Principal Subsidiaries

Wanadoo UK PLC; Wanadoo Spain S.A.; Wanadoo Netherlands B.V.

Principal Competitors

BT Group PLC; UnitedGlobalCom, Inc.; T-Online International AG; Tiscali S.p.A.; Free S.A.; Yahoo! Inc.; Google Inc.; Cegetel S.A.S.; Telecom Italia Media S.p.A.

Key Dates:

1982:
France Telecom launches Minitel, an online directory service.
1996:
France Telecom enters the Internet market with the launch of Wanadoo and online Yellow Pages unit PagesJaunes.
1998:
Wanadoo takes over MSN's French subscriber base; the Voila Internet portal is launched.
1999:
Wanadoo acquires Alapage.com, an online book, video, and music store; the company enters Spain through the acquisition of 69 percent of Uni2; the company enters The Netherlands and Belgian markets.
2000:
Wanadoo is listed on the Euronext Paris Stock Exchange; Marcopoly, specialized in home appliances and electronics, is acquired.
2001:
The company acquires Freeserve, the leading Internet service provider (ISP) in the United Kingdom (later re-branded as Wanadoo UK).
2002:
The company acquires EresMas in Spain, becoming that market's number two ISP.
2003:
Wanadoo exits the Belgian market.
2004:
France Telecom acquires full control of Wanadoo.
2005:
France Telecom announces its intention to merge the Orange and Wanadoo brands.

Further Reading

Carter, Ben, "Is BT's First Real Rival on the Way?," Marketing, October 6, 2004, p. 14.

"France Telecom Hopes for Successful Wanadoo IPO," Telecoms Deal Report, July 21, 2000.

Hargrave, Sean, "Wanadoo: Going for the Treble," New Media Age, May 5, 2005, p. 18.

Holmes, Mark, "Wanadoo Targets Spain, But Chafes Under Tight Regulation," Communications Today, January 4, 2001.

"Orange Weighs Up Sub-brands in Wake of Wanadoo Merger," New Media Age, October 6, 2005, p. 3.

"Rebranding Wanadoo," Campaign, July 8, 2005, p. 10.

Reinhardt, Andy, "Can Wanadoo Keep Doing It?," Business Week, June 23, 2003, p. 80.

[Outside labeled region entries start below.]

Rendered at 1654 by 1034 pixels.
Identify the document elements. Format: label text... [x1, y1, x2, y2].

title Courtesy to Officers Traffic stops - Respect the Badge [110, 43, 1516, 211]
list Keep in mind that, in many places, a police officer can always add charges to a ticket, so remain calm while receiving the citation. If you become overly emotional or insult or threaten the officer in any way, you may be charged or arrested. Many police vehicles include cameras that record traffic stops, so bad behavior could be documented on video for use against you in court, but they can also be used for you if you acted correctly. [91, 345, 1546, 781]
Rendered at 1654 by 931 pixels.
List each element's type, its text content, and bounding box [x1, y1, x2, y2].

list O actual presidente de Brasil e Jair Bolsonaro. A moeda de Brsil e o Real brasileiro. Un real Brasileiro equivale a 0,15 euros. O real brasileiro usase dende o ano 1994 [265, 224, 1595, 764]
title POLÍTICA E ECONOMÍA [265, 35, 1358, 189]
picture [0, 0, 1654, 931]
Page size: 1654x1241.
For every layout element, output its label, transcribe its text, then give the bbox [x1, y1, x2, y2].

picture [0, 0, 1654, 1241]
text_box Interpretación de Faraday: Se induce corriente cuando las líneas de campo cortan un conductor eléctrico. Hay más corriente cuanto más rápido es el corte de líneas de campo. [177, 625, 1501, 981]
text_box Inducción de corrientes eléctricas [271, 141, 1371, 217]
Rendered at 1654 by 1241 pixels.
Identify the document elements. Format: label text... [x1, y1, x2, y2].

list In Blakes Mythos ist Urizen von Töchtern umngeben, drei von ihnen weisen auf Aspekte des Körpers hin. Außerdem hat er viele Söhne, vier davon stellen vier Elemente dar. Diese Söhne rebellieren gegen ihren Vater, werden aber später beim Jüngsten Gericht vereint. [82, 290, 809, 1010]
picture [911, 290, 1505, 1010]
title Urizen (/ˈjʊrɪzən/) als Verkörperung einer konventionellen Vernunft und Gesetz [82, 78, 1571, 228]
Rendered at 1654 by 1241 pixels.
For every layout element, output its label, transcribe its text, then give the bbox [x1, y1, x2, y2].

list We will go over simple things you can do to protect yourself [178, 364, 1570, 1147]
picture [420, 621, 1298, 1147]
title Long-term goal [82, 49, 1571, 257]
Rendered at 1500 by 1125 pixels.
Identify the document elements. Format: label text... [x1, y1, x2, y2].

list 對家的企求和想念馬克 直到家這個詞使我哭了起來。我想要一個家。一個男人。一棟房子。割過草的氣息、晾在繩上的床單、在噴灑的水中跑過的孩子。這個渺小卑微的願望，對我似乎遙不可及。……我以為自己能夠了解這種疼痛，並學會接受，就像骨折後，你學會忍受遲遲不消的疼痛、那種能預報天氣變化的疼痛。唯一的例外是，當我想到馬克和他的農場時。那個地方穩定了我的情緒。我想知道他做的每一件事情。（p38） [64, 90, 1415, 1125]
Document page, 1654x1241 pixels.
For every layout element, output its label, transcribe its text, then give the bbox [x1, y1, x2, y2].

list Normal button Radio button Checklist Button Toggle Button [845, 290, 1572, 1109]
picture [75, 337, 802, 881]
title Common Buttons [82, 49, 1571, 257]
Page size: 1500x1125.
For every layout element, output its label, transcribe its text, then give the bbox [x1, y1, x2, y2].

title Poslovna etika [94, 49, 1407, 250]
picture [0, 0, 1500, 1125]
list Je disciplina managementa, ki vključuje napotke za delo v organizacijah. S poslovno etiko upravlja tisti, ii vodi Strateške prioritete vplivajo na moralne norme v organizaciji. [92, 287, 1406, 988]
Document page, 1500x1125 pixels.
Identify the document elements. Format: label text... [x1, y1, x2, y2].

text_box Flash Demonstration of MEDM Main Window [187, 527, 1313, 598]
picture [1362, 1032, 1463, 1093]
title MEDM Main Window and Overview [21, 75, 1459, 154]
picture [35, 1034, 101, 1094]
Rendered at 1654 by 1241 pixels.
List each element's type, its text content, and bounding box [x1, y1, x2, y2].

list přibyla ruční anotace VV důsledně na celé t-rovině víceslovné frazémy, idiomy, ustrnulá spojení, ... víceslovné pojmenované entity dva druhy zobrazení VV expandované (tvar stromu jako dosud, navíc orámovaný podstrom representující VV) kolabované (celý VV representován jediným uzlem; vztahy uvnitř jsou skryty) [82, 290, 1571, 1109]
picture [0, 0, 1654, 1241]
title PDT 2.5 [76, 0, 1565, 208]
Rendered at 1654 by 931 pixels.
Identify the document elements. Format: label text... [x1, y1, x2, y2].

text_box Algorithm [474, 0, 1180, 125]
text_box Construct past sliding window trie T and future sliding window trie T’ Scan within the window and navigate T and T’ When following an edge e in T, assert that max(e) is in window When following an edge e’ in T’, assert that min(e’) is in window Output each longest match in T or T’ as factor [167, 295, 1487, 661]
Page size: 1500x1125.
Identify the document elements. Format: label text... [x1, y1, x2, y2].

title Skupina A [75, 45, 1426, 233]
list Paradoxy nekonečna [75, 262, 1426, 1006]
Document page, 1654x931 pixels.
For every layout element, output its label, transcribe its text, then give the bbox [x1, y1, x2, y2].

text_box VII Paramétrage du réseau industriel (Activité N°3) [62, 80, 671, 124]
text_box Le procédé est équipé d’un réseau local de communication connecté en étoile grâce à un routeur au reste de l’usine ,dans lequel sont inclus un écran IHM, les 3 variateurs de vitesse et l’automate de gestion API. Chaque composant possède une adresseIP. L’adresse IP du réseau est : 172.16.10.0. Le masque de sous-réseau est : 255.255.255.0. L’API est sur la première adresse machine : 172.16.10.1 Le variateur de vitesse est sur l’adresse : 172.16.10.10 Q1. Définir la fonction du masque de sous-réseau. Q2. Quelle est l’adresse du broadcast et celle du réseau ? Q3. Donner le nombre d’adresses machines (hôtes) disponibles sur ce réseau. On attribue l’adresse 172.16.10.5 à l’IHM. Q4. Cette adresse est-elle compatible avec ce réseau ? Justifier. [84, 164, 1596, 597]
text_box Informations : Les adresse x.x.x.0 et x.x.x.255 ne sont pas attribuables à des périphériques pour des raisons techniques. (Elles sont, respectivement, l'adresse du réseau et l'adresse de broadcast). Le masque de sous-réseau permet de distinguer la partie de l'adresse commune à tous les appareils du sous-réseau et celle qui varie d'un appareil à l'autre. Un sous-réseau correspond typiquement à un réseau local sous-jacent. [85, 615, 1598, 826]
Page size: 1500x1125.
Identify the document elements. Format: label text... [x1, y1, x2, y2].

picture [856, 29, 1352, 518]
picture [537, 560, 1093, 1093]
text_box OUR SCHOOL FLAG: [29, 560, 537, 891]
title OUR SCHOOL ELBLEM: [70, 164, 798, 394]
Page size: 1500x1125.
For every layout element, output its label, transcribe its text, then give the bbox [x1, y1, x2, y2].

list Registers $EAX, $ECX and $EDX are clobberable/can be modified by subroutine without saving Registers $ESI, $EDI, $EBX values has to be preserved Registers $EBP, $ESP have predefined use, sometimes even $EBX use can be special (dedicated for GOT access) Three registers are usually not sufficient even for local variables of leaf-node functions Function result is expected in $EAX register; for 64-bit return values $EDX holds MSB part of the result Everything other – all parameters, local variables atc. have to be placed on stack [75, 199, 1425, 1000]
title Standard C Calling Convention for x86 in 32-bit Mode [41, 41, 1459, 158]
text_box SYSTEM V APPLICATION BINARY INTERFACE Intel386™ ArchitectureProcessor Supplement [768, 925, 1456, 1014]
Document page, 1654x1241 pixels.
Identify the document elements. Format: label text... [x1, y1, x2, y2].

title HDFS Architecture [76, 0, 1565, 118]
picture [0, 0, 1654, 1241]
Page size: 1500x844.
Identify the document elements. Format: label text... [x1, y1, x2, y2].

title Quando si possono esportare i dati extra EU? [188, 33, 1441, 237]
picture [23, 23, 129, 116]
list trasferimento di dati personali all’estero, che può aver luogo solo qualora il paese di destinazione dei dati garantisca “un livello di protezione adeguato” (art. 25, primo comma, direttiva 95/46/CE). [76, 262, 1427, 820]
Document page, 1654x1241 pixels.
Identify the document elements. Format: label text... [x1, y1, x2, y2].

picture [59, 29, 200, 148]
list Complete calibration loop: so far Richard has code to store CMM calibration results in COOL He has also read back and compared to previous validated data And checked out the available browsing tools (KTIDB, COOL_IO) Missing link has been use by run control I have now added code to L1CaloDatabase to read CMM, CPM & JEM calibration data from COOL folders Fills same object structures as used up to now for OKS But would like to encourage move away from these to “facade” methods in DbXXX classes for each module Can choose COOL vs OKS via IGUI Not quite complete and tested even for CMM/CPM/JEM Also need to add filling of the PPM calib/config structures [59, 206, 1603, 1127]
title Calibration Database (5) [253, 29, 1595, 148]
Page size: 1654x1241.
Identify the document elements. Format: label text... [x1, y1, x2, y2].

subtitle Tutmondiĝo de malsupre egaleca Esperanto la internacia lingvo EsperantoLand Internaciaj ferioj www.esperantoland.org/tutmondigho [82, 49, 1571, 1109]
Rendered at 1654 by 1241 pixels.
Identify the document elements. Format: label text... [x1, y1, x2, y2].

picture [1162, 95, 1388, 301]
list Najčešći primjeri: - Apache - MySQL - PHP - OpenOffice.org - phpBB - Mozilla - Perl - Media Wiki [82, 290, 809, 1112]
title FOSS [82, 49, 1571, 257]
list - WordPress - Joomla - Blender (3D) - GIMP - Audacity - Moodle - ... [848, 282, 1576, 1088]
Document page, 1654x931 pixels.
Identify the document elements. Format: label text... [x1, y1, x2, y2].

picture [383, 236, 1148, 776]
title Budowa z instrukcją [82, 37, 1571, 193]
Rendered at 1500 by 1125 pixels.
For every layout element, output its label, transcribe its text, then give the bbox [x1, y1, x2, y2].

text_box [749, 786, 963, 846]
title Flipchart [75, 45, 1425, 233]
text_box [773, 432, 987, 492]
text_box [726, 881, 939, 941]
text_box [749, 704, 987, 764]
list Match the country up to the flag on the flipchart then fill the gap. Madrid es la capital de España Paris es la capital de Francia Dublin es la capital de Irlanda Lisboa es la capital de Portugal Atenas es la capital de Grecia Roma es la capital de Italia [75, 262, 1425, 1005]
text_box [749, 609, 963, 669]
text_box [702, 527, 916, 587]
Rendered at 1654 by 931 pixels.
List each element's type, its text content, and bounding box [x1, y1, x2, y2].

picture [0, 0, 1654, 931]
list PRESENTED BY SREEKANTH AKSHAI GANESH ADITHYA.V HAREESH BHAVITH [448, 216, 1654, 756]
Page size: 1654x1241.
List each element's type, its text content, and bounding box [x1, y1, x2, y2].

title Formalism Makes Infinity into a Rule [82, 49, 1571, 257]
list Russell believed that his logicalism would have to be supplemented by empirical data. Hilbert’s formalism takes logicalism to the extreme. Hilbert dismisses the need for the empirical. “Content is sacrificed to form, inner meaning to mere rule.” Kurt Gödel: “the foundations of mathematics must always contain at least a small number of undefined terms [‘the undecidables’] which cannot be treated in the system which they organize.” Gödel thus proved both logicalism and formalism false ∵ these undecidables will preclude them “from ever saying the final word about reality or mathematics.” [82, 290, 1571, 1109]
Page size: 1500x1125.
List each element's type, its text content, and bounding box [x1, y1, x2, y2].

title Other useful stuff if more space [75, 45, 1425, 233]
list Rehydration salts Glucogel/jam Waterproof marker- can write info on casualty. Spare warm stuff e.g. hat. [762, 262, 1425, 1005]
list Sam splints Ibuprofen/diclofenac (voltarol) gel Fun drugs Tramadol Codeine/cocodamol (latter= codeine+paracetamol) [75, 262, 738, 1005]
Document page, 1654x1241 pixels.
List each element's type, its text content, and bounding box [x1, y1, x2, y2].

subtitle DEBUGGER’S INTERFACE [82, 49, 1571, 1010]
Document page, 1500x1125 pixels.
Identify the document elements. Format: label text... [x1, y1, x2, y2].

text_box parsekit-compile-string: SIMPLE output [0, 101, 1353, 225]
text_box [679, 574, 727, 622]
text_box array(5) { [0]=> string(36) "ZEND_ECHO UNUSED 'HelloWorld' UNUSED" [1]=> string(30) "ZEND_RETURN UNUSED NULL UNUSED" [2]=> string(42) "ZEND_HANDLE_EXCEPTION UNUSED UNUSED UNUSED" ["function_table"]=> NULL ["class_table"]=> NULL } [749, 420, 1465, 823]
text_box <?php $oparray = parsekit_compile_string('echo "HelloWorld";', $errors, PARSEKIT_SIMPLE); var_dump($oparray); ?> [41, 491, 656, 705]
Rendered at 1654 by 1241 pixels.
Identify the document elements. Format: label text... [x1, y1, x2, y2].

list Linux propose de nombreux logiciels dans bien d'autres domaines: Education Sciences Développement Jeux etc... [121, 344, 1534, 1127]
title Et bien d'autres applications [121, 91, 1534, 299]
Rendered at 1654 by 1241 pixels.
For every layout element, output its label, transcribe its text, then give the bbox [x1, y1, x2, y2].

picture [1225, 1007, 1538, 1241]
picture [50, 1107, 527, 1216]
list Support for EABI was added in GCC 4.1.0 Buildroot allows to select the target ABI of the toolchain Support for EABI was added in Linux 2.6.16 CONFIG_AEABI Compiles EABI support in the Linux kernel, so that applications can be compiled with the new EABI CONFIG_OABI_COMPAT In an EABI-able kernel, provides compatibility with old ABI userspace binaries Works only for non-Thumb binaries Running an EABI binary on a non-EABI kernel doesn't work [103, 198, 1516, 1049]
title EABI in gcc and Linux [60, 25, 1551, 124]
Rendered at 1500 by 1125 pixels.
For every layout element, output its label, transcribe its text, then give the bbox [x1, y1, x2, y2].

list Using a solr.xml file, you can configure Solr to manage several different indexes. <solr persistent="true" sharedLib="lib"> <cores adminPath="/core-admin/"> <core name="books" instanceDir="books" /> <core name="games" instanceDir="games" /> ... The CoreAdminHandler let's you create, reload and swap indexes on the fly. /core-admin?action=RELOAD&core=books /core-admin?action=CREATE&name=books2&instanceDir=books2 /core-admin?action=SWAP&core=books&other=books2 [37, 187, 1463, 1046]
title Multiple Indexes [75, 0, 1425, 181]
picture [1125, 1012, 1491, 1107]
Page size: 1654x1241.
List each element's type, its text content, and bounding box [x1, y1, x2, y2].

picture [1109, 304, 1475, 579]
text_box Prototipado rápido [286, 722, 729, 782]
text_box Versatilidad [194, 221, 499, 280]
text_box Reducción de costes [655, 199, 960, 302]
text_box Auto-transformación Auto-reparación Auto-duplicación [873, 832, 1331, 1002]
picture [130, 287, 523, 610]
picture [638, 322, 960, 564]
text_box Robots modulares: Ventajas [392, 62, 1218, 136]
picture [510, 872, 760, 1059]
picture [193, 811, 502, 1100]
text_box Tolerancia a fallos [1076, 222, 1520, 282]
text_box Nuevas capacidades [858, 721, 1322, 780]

"Wanadoo Creates Voice and Video Services Brand," Marketing, March 2, 2005, p. 4.

"Wanadoo Netherlands to Build Own Broadband Network," Online Reporter, September 11, 2004.

"Wanadoo Reports Over 1 Million 'Livebox' Subscribers," Tarifica Alert, October 18, 2005.

"Wanadoo Serves Notice of Its UK Intentions with Freeserve Acquisition," Telecoms Deal Report, December 21, 2000.

"Wanadoo Takes on Yahoo! and MSN with Pan-European Boost," New Media Age, April 28, 2005, p. 3.

"Wanadoo Tops 4m Customers in France," EuropeMedia, February 12, 2003.